The question, "What is art?" may have been done to death, but that does not mean people will stop asking it, as proven by Amir Bar-Lev's documentary My Kid Could Paint That, itself named after the rallying cry of Philistines across the globe. It begins as an investigation into what constitutes a valid artwork as Marla's noodlings are held up as the ideal antidote to the more cynical, less friendly extremes of modern art, as being a young child she has no use for pretension or what many perceived as the inherent hostility in much of her contemporaries' craft.

One of the inteviewees, critic Michael Kimmleman, points out that with abstract art you're not simply buying into an image, but the story behind that image, therefore a Jackson Pollock is not simply a mess of paint, but the life story of the troubled artist is contained in that work as well. So it is with Marla, whose life story may have been a short one up to the point she started sellling, but featured enough novelty, and apparently enough talent, to be regarded as important. But was this the equivalent of those paintings fashioned by the brush strokes of chimpanzees and elephants that turn up on "And finally" news items?

Ah, yes, the news, which would become both Marla's best platform and her worst enemy. After the initial fuss over this apparent prodigy, there was a Sixty Minutes television expose about the girl, which amounted to accusing her of being a fraud, or at least heavily guided by her eager father Mark Olmstead. It is something she and her family have never entirely lived down, and after a while this documentary is reduced to focusing on the truth or otherwise of the Olmstead family. Interestingly, Marla's mother Laura is patently reluctant for her daughter to live in the limelight, and expresses her relief that once the scandal breaks this might all be over.
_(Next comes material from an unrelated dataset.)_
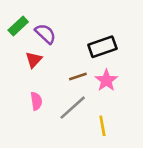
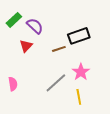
brown line: (78, 77) -> (59, 49), moved
pink star: (106, 80) -> (81, 72), moved
pink semicircle: (36, 101) -> (13, 84), moved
However, Marla's paintings were still up for sale long after the controversy began, so one wonders about the influence of Mark in all this. He seems a fresh-faced, starry-eyed individual, but has his need for his daughter's promotion landed him in one big scam? If it has, it's not something he's willing to admit, but you cannot help but share Bar-Lev's reservations, especially when you see the artwork Marla creates on camera and how much it differs from the previous stuff which made all that cash. The trouble is, the question is not resolved by the close of the film, leaving you to make up your own mind; they seem like a nice family, so you're willing to give them the benefit of the doubt, but that doubt is undeniably there. There's a Steven Wright joke that says he went to see an exhibition of children's artwork and it was all hung on refrigerator doors, and maybe that would be the best place for Marla's doodles. There's a sense here she has not earned her stripes. Music by The Rondo Brothers.